- EXERCISE -
Would you reproduce each of the records below precisely, with the pictures left out?

- DATA FOR THIS TASK -

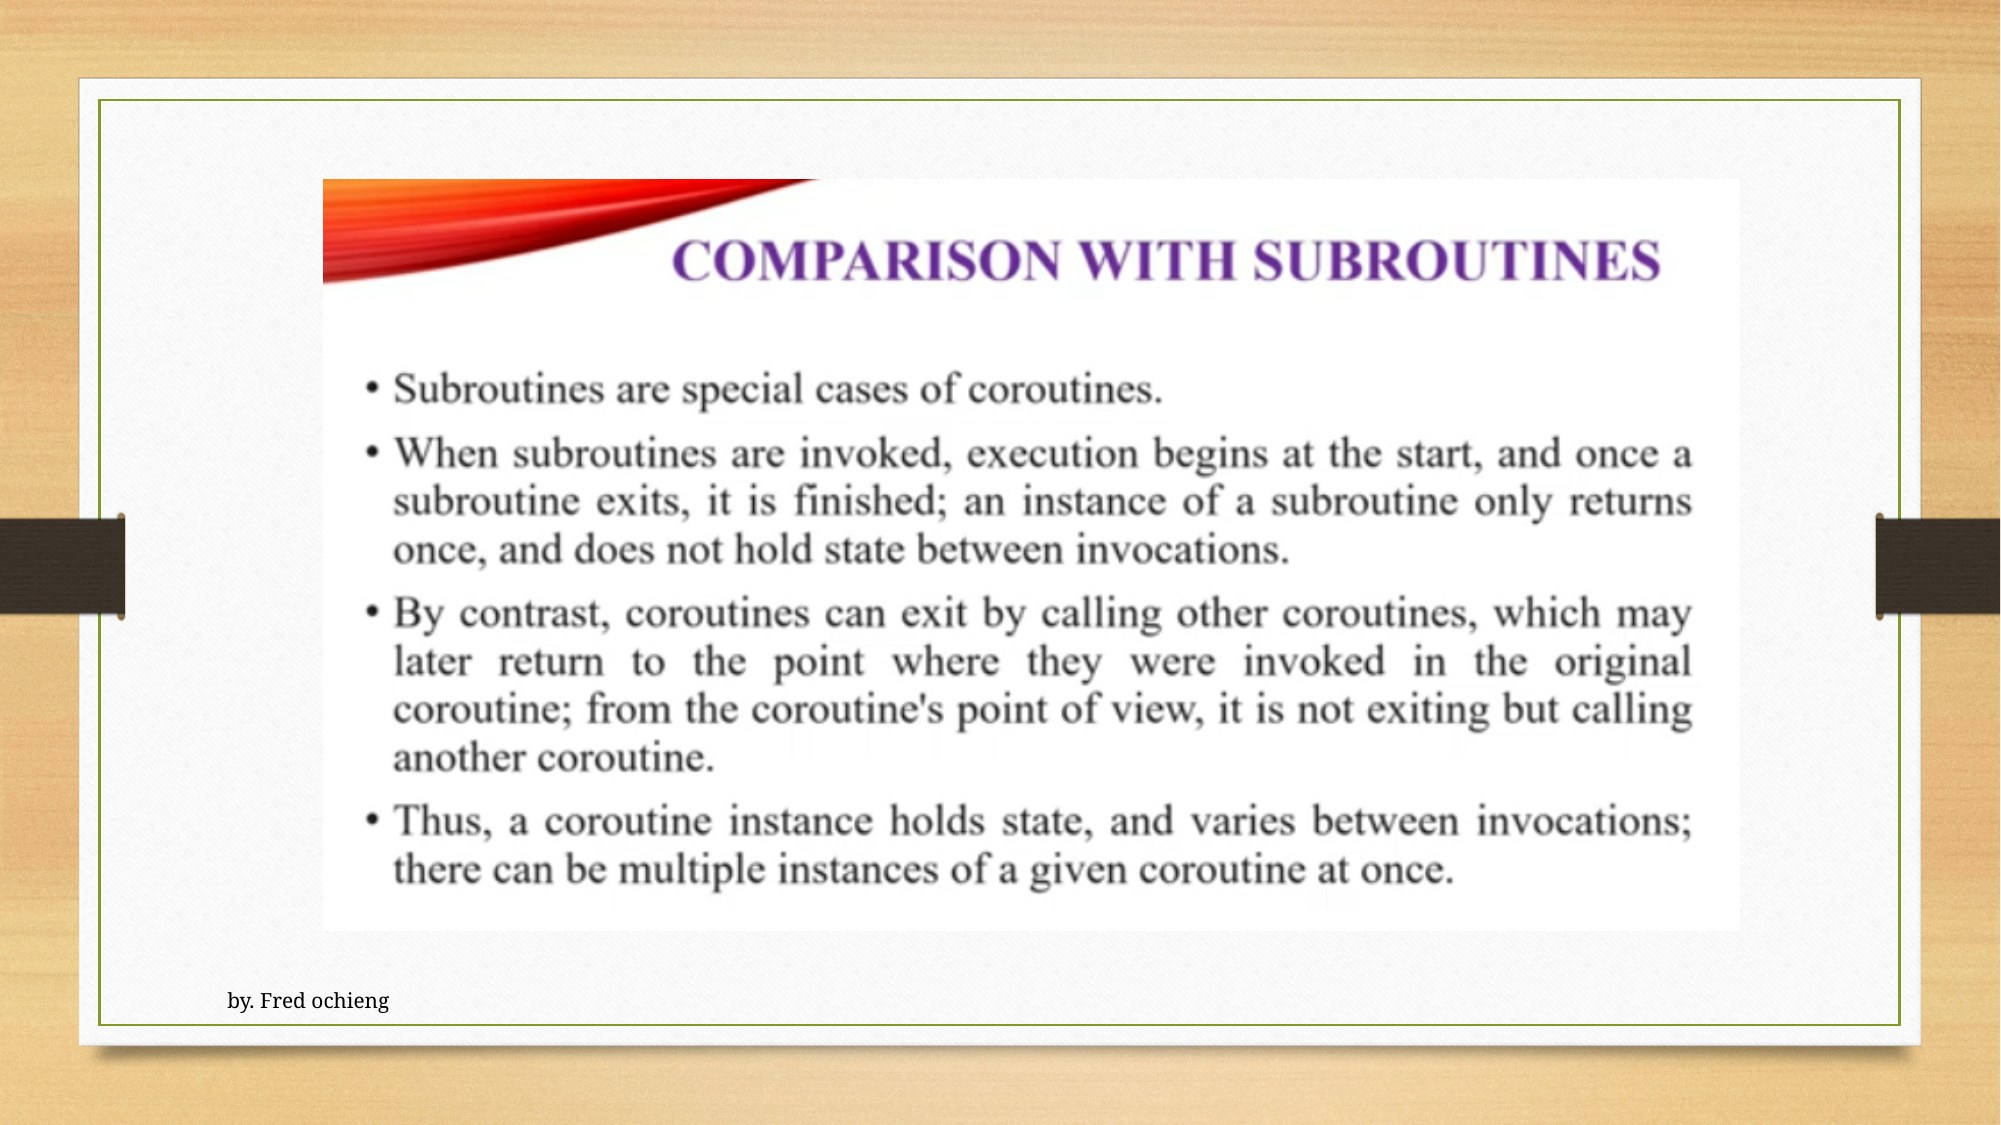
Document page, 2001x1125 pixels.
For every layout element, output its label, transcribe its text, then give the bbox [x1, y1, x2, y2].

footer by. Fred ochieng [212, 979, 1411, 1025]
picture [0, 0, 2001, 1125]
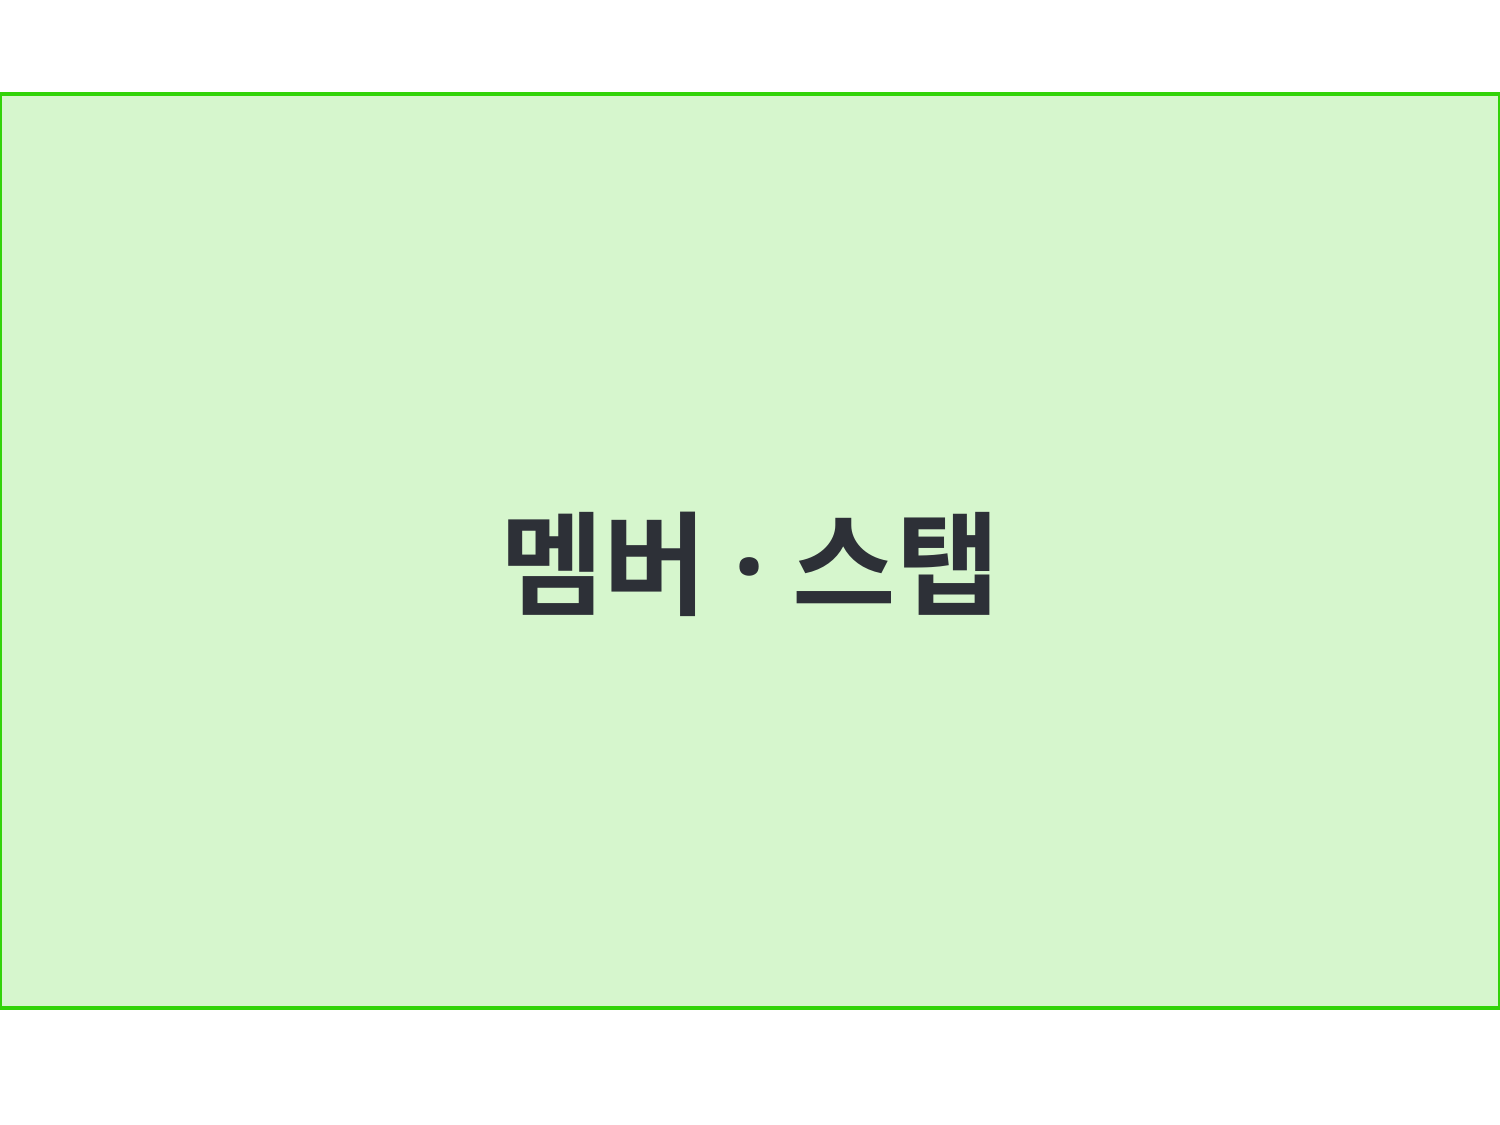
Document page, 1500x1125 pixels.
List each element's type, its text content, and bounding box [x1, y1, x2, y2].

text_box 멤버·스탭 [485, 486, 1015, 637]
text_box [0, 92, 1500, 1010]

- SOLUTION TO THIS TASK -
Document page, 2001x1125 pixels.
For every layout element, output its label, transcribe its text, then give the bbox [x1, y1, x2, y2].

footer by. Fred ochieng [212, 979, 1411, 1025]
picture [0, 0, 2001, 1125]
Document page, 1500x1125 pixels.
List each element's type, its text content, and bounding box [x1, y1, x2, y2].

text_box 멤버·스탭 [485, 486, 1015, 637]
text_box [0, 92, 1500, 1010]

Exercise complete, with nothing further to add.